Die ersten Operetten, mit denen Carl Zeller an die Öffentlichkeit trat, beide im heute abgerissenen Carltheater auf der Praterstraße uraufgeführt, waren Die Carbonari (1880) und Der Vagabund 1886. Sie spielten im neapolitanischen bzw. tscherkessischen Milieu und benutzten damit ein Stilmittel der „goldenen“ Operette, das Erotik im Exotischen suchte, nachdem die primären erotischen Anreize des Genres, wie entblößte Damenbeine, dem Publikum allmählich langweilig geworden waren. Die dritte Operette aber, eben Der Vogelhändler 1891, brachte dann den überragenden Erfolg, der dem Werk bis heute treu geblieben ist, wo wir es noch immer zu den Top-Tens der Operettengeschichte zählen. Da war auf der Operettenbühne wieder etwas Neues zu bestaunen, da erhielt das Publikum einen neuen Kick, zumal auch die großen Erfolge der Altmeister schon längere Zeit zurücklagen, Der Zigeunerbaron von Johann Strauß Sohn sechs Jahre, Millöckers Gasparone sieben – und Altmeister Suppés Donna Juanita noch viel weiter.
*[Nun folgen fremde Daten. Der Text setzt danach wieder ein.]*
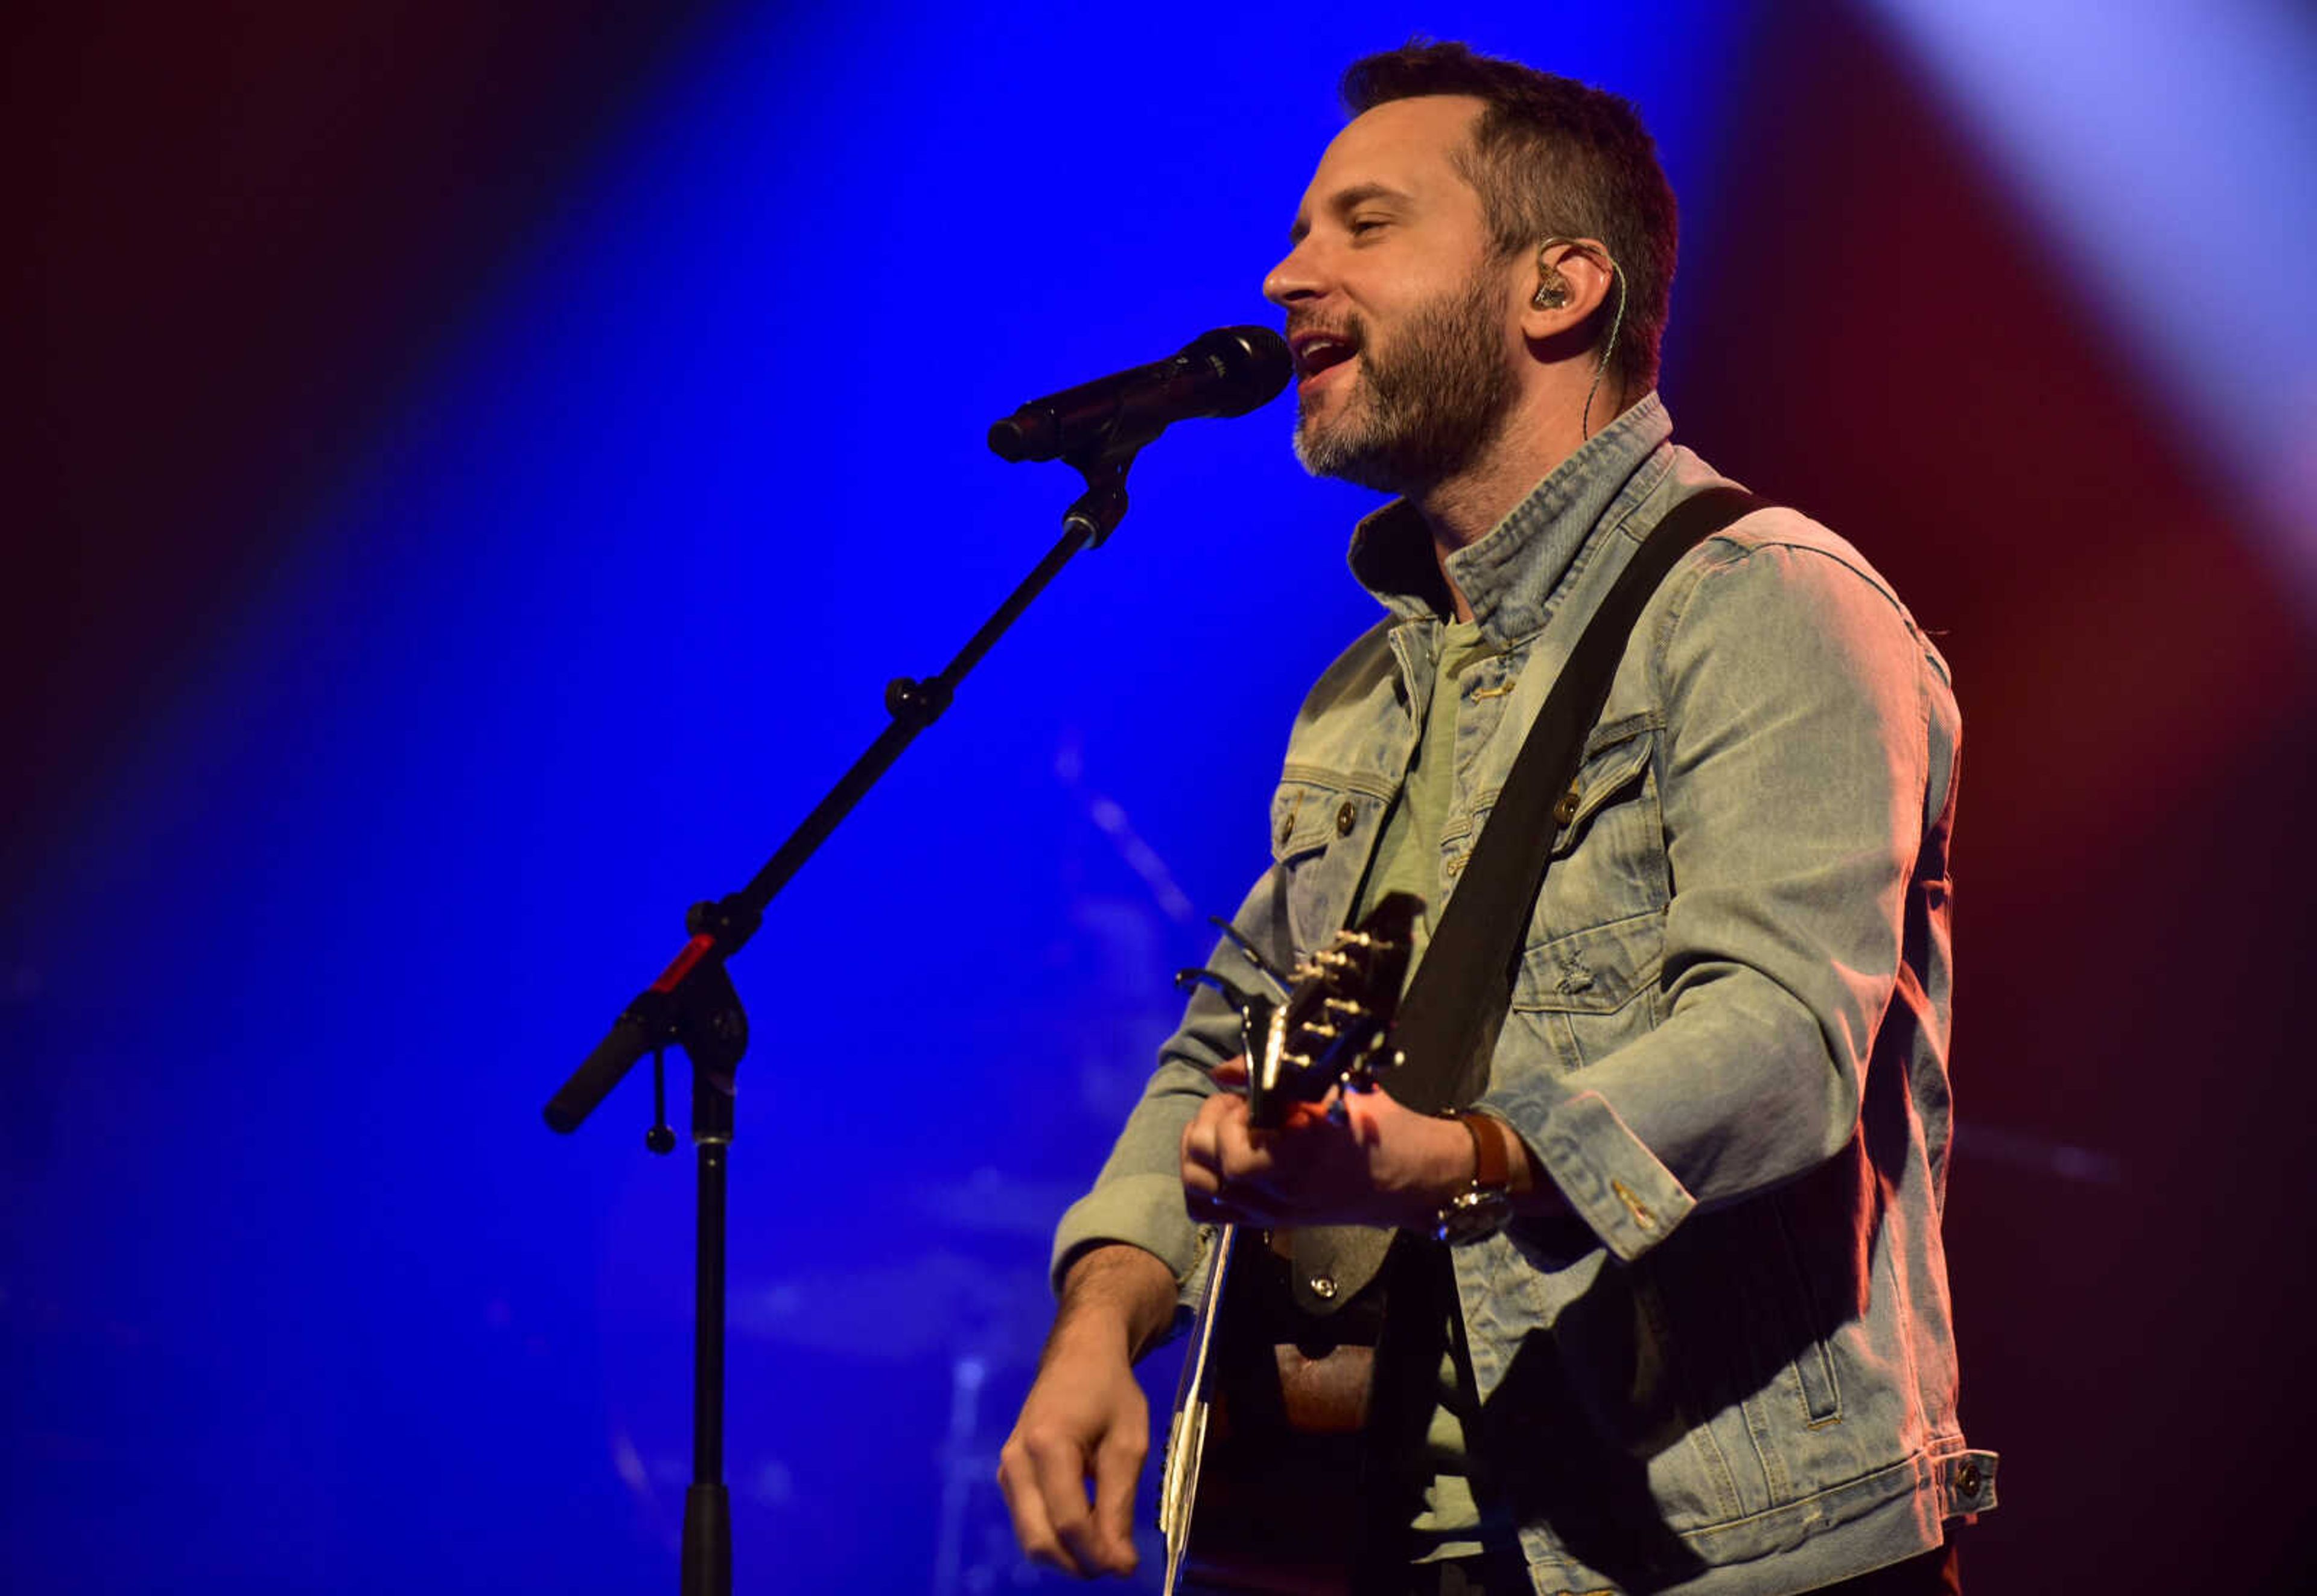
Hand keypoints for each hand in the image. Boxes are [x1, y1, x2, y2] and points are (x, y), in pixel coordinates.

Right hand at [996, 1246, 1170, 1577]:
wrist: (1079, 1354)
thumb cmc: (1109, 1391)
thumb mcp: (1127, 1444)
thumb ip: (1119, 1505)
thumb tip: (1121, 1566)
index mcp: (1047, 1446)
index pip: (1068, 1522)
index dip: (1098, 1554)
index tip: (1130, 1567)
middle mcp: (1016, 1461)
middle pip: (1039, 1541)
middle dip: (1079, 1563)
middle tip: (1117, 1562)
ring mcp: (1006, 1469)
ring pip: (1030, 1538)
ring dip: (1067, 1555)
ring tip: (1105, 1544)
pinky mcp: (1008, 1475)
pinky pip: (1028, 1522)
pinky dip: (1055, 1538)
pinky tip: (1086, 1526)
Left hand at [1177, 1059, 1473, 1230]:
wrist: (1408, 1175)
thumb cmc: (1379, 1127)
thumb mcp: (1338, 1085)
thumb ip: (1277, 1073)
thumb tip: (1222, 1071)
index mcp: (1299, 1159)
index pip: (1234, 1157)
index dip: (1228, 1120)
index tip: (1248, 1099)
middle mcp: (1278, 1194)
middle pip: (1204, 1171)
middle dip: (1207, 1126)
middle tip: (1235, 1106)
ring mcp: (1270, 1212)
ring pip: (1199, 1192)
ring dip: (1198, 1153)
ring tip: (1225, 1129)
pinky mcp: (1267, 1219)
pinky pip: (1211, 1212)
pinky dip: (1202, 1182)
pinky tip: (1222, 1156)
Das Publikum reagierte sensibel auf eine neue Gefühligkeit, die Zeller der Operette gewann. Er verabschiedete sich vom Exotikrausch seiner Kollegen, schielte nicht nach Ungarn, sondern gewann eine neue Qualität aus dem Ländlichen, Urwüchsigen, das bisher nur als komisches Beiwerk auf der Operettenbühne zu finden war oder als Spaßfaktor einer sich der Großstadt verpflichtet fühlenden Kunstgattung diente. Zeller entdeckte für die Operette die Innigkeit und verquickte sie mit der Lebensfreude, die dem Genre seit seiner Geburtsstunde anhaftete. Man kann es auch anders artikulieren: Zeller führte das Genre wieder auf zwei seiner initialen Momente zurück, auf die Frivolität Offenbachs und die herzliche Frische des Wiener Volksstücks.
So ist der Vogelhändler als Schlusspunkt einer Operettenära zu sehen, bevor Innigkeit in Sentimentalität umschlägt, was sich bereits in den noch folgenden Operetten Carl Zeller zu zeigen beginnt, im Obersteiger 1894 und in dem von fremder Hand vollendeten Kellermeister 1901, in denen aus dem Volksstück nur mehr Biederkeit destilliert wurde und in denen das Volkslied schon zum Schlager mutierte.